Using Stories
Module code: EN2070
Module convenor: Dr. Jonathan Taylor
Aims
This creative writing module explores some of the ways in which writers can discover, recover, and explore materials, ideas, and narratives in the wider world, and use and reshape them into effective creative pieces. It encourages students to develop their own creative writing research methods, and then to employ those methods in the construction of original writing in multiple forms and genres. In this way, it aims to enhance both the students’ research and writing skills.
Topics covered
This module covers several topics, all of which concern the relationship between the workshop and materials, ideas, and narratives in the wider world.
• Using historical stories
• Using place-based subject-matter
• Using other art-forms
• Using scientific concepts
• Using libraries and museums
Forms and genres covered in the creative exploration of these topics may include:
• Fiction and historical fiction
• Creative nonfiction
• Scriptwriting
• Poetry (including ekphrastic and found)
• Site-specific writing
• Speculative fiction
As well as practical creative writing exercises, students will be encouraged to think critically and reflectively about the topics covered.
Learning
The module will be delivered in ten weekly lectures and ten weekly seminars. Lectures may include discussions of relevant craft issues, techniques, genres, and research methods; talks by established writers in the School of English discussing their own practice in using research to construct creative work; presentations on particular research topics by invited experts; screenings; and readings and discussions by visiting writers. Seminars may consist of creative writing workshop exercises, feedback sessions, exploration of particular subjects relating to writing craft and research topics, mini-lectures on particular research topics, and discussions of reflective and critical work.

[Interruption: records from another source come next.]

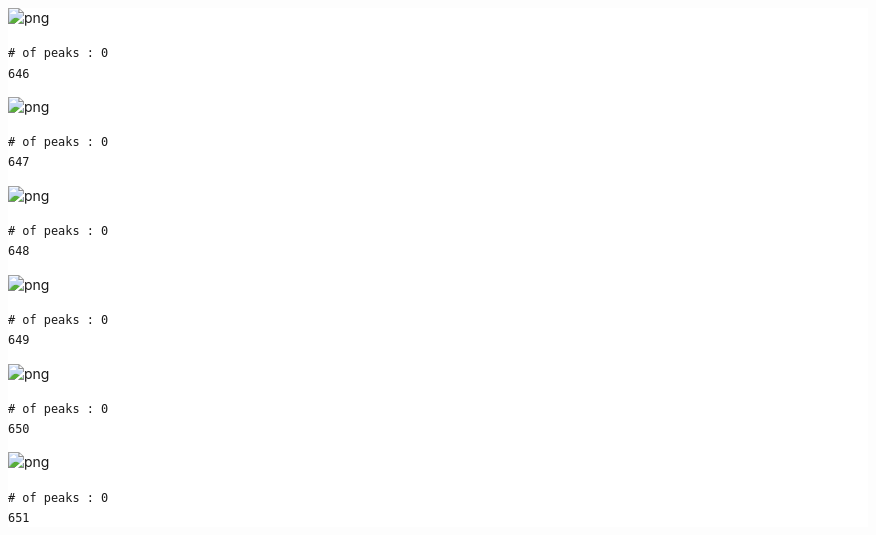 

    
![png](output_7_1289.png)
    


    # of peaks : 0
    646
    


    
![png](output_7_1291.png)
    


    # of peaks : 0
    647
    


    
![png](output_7_1293.png)
    


    # of peaks : 0
    648
    


    
![png](output_7_1295.png)
    


    # of peaks : 0
    649
    


    
![png](output_7_1297.png)
    


    # of peaks : 0
    650
    


    
![png](output_7_1299.png)
    


    # of peaks : 0
    651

All students will be assigned into an Autonomous Learning Group (ALG). Each small group of students will decide on the location for a field visit (vetted by the tutor), undertake the visit (as a group or individually), and meet to discuss the material gathered before individually using that material to construct a creative work in their chosen form. Students will also keep a writing journal.
After completing this module, students will be able to:
• Effectively formulate creative ideas from research conducted in the wider world
• Evaluate and select which genre will prove most effective to realise the creative idea
• Construct creative work in a variety of different genres using that research
• Apply craft skills learned on previous modules and this one in the construction of that creative work
• Critically and constructively evaluate the success of such research in creative practice
• Write in different forms, genres, and contexts
• Effectively communicate ideas through different kinds of narratives
• Reflect critically on their work
Assessment
There are two elements to the assessment.
• Creative work: 3,000 words or equivalent, depending on form, using a particular piece of specified research in any accepted creative writing form (poetry, prose, narrative nonfiction, script, or drama); this will form 70% of the module mark.
• Reflective commentary: 1,000 words explaining how the research was used and the technical/craft issues raised in doing so; this will form 30% of the module mark.